» **Exercise**: Would you go through the records below and copy each line with the string "Рейки"?

□ □ □

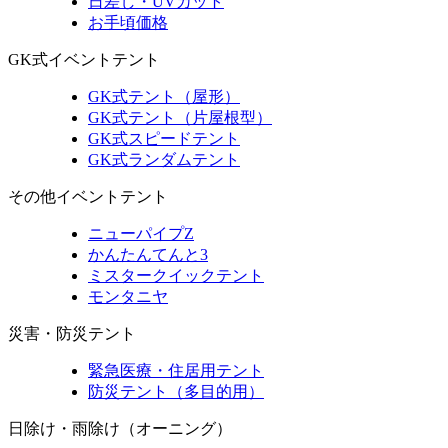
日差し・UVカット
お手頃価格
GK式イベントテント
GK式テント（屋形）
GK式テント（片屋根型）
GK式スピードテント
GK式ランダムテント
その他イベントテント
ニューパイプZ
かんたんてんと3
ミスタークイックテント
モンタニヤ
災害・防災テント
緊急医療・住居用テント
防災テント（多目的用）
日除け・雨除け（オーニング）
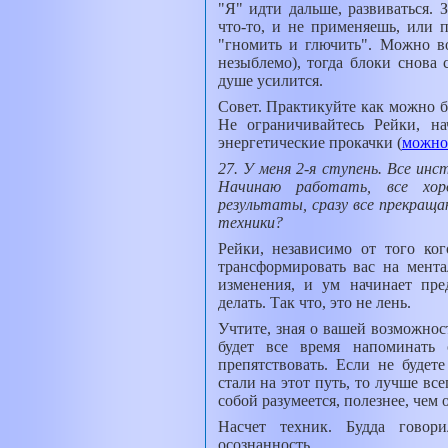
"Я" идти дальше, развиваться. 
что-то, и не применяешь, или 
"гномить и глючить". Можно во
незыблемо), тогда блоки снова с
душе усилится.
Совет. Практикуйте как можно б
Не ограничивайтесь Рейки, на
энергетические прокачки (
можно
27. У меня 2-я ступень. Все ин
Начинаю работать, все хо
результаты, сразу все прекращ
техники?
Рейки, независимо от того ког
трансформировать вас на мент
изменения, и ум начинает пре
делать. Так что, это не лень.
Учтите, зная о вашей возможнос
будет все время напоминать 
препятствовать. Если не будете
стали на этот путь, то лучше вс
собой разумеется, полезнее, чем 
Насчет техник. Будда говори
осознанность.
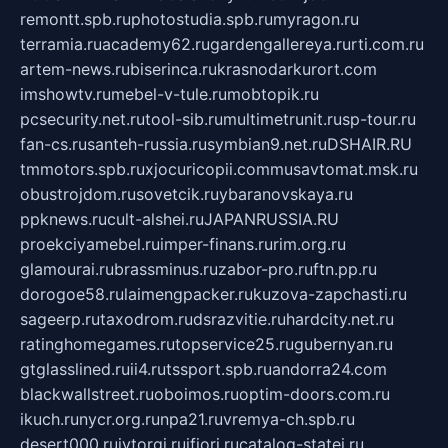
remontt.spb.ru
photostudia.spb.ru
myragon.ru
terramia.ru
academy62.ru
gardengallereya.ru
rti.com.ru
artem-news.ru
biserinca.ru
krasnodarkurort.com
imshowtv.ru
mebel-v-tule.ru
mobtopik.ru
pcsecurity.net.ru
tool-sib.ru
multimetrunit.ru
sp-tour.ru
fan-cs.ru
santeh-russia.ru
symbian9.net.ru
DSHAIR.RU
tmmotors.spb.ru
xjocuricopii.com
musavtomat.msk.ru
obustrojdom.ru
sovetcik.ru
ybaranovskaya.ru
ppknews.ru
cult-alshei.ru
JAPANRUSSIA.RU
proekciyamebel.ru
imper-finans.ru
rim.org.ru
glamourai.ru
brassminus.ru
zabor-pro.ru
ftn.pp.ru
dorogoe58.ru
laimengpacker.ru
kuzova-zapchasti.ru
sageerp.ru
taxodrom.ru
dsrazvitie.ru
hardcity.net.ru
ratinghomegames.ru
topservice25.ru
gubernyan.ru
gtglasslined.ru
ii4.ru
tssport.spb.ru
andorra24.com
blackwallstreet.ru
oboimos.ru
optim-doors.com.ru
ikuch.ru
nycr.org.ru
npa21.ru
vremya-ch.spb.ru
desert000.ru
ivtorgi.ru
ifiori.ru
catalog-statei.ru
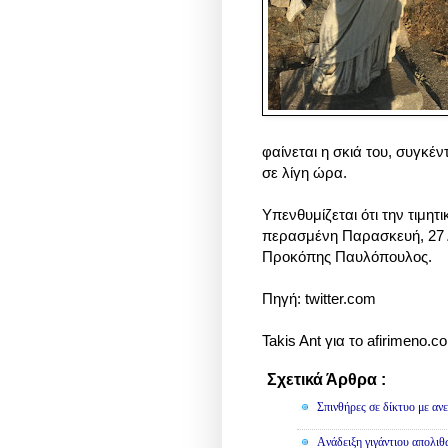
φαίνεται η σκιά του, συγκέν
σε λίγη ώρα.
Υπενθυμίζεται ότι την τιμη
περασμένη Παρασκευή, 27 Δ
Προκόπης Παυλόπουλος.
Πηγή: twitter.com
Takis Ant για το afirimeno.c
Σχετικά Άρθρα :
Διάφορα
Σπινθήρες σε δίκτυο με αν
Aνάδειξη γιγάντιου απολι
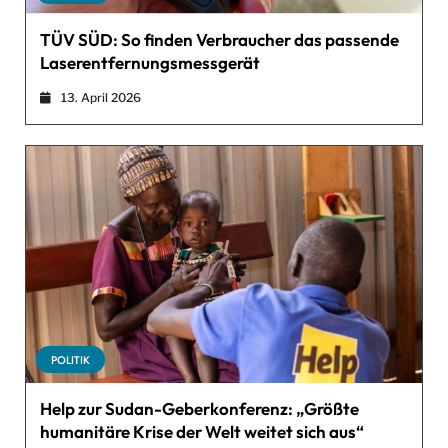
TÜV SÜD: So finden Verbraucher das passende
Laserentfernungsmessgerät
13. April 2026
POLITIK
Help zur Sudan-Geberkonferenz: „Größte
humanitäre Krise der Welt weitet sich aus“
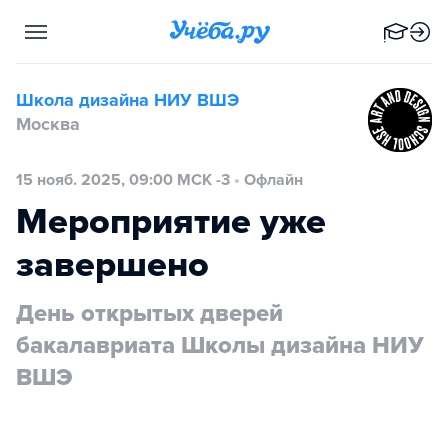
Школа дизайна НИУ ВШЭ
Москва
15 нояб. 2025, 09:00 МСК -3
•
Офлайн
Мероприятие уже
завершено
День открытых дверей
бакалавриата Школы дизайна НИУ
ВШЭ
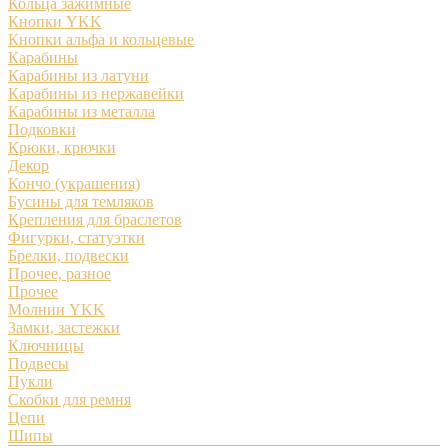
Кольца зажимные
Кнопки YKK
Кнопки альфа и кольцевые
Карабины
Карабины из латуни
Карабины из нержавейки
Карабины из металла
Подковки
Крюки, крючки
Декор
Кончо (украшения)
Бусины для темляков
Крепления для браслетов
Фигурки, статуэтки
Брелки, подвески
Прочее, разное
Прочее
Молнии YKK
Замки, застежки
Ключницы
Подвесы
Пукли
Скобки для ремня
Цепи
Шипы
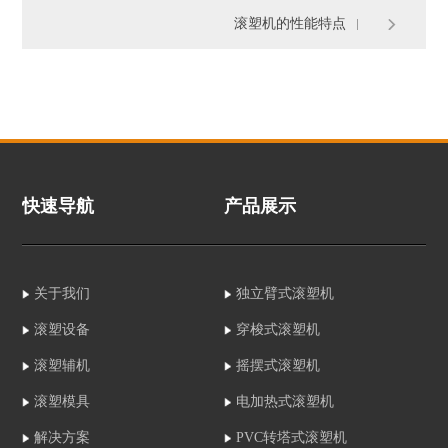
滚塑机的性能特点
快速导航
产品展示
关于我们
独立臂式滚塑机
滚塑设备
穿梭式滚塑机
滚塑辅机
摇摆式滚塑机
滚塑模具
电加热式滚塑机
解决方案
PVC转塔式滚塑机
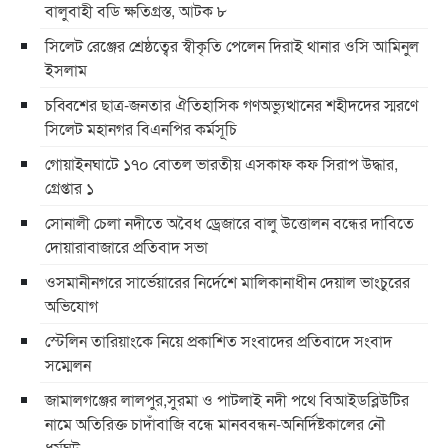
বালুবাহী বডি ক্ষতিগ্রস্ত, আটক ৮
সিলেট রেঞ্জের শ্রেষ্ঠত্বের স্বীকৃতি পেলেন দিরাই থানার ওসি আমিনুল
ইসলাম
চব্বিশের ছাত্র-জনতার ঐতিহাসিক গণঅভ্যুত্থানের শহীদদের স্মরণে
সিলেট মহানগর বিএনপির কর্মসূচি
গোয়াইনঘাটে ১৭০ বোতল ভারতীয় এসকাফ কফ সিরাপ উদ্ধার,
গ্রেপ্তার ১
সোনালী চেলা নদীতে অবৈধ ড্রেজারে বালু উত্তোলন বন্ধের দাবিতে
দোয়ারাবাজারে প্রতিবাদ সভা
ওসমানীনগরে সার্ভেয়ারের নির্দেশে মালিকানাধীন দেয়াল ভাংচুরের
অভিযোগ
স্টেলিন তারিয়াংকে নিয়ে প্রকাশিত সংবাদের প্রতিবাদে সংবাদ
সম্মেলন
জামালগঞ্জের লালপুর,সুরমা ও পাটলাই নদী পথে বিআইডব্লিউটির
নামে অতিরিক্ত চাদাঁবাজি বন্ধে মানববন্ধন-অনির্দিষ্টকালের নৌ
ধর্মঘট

□ □ □

» **Your solution**:
Не ограничивайтесь Рейки, на
Рейки, независимо от того ког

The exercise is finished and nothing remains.